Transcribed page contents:
※
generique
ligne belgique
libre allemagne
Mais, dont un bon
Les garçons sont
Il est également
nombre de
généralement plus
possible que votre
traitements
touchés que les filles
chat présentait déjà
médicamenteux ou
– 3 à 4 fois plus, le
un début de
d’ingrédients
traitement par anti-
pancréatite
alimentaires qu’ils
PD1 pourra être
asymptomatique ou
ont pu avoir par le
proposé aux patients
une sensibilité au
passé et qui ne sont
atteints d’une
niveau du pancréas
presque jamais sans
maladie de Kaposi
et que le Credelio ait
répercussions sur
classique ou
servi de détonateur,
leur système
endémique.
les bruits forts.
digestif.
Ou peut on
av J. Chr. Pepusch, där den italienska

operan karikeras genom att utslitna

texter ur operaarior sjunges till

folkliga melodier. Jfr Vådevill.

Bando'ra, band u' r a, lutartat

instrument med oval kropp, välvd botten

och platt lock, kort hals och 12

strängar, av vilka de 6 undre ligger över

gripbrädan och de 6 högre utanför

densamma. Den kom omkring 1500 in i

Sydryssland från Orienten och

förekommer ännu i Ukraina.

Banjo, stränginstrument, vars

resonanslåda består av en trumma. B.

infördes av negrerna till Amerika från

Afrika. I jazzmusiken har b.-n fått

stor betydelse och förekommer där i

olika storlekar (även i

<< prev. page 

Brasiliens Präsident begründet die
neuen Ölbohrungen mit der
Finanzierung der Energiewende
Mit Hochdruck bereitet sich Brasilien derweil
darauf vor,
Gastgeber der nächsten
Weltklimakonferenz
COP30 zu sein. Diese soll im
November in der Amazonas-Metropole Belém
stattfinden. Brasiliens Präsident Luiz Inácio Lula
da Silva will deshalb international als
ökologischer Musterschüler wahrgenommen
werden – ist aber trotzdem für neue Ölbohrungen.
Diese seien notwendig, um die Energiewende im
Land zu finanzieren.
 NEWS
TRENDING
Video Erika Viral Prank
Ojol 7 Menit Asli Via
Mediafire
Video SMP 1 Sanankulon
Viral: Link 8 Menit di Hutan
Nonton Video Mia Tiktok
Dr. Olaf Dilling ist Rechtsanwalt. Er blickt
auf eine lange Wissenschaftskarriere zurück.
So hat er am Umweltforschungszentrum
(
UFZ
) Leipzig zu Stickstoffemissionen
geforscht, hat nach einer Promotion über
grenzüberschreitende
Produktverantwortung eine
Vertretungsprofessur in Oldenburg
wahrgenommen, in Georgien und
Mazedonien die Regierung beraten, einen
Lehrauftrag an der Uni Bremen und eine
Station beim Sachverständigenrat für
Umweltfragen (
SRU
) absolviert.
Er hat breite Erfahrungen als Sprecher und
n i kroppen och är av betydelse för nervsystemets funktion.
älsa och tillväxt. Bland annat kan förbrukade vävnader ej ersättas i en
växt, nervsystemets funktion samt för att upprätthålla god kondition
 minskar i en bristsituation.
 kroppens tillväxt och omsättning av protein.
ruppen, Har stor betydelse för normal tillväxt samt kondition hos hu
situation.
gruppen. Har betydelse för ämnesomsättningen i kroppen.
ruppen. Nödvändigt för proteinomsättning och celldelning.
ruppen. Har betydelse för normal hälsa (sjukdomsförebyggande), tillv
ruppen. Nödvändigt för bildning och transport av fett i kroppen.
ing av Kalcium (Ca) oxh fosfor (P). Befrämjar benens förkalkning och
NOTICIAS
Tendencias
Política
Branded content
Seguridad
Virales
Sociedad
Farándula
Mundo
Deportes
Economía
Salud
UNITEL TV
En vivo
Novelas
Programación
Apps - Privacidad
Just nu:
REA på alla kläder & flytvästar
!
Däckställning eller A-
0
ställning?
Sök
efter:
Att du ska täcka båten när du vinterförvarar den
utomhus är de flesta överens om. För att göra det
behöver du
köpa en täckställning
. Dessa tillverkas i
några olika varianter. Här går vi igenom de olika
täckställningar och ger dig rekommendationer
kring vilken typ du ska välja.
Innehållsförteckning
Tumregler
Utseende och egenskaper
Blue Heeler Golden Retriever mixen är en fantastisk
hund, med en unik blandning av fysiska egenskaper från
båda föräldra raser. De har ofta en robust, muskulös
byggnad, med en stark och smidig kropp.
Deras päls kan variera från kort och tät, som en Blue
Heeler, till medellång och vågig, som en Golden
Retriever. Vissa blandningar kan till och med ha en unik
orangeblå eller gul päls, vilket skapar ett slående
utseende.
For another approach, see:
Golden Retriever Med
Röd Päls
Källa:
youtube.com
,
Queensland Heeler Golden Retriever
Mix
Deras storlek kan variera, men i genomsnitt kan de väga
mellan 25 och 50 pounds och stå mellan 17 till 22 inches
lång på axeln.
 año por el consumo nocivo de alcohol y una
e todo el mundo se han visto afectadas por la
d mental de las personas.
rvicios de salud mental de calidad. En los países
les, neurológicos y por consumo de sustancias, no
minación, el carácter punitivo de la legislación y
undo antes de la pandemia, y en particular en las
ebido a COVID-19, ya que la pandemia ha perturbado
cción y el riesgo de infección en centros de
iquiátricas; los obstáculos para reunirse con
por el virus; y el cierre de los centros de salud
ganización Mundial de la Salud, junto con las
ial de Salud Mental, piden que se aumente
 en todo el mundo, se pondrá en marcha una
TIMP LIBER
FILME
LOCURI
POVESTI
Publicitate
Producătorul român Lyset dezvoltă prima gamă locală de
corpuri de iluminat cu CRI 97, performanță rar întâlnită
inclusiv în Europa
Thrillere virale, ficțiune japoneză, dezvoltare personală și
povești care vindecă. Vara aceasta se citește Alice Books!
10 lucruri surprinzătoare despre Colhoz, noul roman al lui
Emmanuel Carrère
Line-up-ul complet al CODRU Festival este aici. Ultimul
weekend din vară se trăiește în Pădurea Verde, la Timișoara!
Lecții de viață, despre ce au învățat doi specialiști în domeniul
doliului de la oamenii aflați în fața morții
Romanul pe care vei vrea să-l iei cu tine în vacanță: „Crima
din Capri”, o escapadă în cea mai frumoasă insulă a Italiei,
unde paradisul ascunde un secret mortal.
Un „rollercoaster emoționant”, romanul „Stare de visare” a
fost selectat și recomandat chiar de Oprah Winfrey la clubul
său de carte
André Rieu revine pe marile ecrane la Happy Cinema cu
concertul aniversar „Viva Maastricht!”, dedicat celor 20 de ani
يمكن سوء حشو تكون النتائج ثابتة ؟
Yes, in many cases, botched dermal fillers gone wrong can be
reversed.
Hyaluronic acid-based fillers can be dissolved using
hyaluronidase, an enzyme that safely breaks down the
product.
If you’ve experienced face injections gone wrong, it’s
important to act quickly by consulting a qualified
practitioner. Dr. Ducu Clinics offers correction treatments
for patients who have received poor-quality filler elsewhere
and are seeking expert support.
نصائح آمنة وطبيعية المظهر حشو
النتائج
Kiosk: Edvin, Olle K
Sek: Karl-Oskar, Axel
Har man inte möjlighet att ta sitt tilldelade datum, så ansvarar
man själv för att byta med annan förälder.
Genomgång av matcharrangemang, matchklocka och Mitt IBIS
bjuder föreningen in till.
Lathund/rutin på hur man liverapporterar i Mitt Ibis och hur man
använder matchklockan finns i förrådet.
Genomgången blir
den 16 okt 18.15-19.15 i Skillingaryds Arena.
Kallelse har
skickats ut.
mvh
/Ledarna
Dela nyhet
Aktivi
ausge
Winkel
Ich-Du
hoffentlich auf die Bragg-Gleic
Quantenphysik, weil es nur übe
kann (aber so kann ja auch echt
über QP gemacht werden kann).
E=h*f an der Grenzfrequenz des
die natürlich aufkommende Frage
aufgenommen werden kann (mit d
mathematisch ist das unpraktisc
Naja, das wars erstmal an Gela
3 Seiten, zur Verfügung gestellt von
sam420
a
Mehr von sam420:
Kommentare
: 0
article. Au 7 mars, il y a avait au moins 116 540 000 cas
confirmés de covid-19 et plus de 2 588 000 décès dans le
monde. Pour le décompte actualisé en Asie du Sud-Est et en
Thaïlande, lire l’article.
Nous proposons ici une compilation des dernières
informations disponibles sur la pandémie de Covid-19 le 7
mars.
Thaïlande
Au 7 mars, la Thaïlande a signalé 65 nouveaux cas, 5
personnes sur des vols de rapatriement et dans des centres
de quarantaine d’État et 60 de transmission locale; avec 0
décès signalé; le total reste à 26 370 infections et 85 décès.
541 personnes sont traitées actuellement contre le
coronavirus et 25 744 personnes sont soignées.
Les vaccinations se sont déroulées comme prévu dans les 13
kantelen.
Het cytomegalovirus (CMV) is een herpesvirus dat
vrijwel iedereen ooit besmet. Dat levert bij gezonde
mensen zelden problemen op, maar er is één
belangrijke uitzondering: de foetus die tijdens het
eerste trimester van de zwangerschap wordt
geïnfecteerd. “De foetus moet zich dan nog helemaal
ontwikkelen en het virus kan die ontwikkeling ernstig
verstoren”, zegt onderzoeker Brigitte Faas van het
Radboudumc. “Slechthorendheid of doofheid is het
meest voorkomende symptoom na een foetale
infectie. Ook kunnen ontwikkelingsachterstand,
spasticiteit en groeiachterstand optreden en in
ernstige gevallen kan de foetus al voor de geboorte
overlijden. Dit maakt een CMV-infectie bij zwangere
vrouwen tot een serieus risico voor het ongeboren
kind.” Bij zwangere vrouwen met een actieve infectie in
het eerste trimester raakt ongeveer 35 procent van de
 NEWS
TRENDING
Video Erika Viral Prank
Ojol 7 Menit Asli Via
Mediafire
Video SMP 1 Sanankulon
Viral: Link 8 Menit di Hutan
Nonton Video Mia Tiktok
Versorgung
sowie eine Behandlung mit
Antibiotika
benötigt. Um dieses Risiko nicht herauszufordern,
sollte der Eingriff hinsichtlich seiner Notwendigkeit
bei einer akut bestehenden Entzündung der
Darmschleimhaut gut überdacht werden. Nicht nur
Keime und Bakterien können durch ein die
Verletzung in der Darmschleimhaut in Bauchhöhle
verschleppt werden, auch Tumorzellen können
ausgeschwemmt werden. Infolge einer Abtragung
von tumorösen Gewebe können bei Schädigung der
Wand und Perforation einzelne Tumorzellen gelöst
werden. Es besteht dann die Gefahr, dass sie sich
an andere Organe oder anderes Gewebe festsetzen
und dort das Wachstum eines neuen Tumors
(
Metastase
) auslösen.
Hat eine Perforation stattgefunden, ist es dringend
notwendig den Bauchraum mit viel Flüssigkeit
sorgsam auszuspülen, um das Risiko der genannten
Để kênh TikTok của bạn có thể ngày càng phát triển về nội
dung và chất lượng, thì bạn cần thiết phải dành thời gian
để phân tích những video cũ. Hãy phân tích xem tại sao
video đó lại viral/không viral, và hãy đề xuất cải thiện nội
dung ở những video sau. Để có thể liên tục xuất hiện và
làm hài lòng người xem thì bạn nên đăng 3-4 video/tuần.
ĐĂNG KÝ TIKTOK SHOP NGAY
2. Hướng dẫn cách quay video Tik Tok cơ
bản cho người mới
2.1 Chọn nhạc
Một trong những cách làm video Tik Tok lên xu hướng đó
※
EXERCISE: Pick out all lines from the data above in which the word "dans" appears.

RESULT OF THIS TASK:
confirmés de covid-19 et plus de 2 588 000 décès dans le
personnes sur des vols de rapatriement et dans des centres
Les vaccinations se sont déroulées comme prévu dans les 13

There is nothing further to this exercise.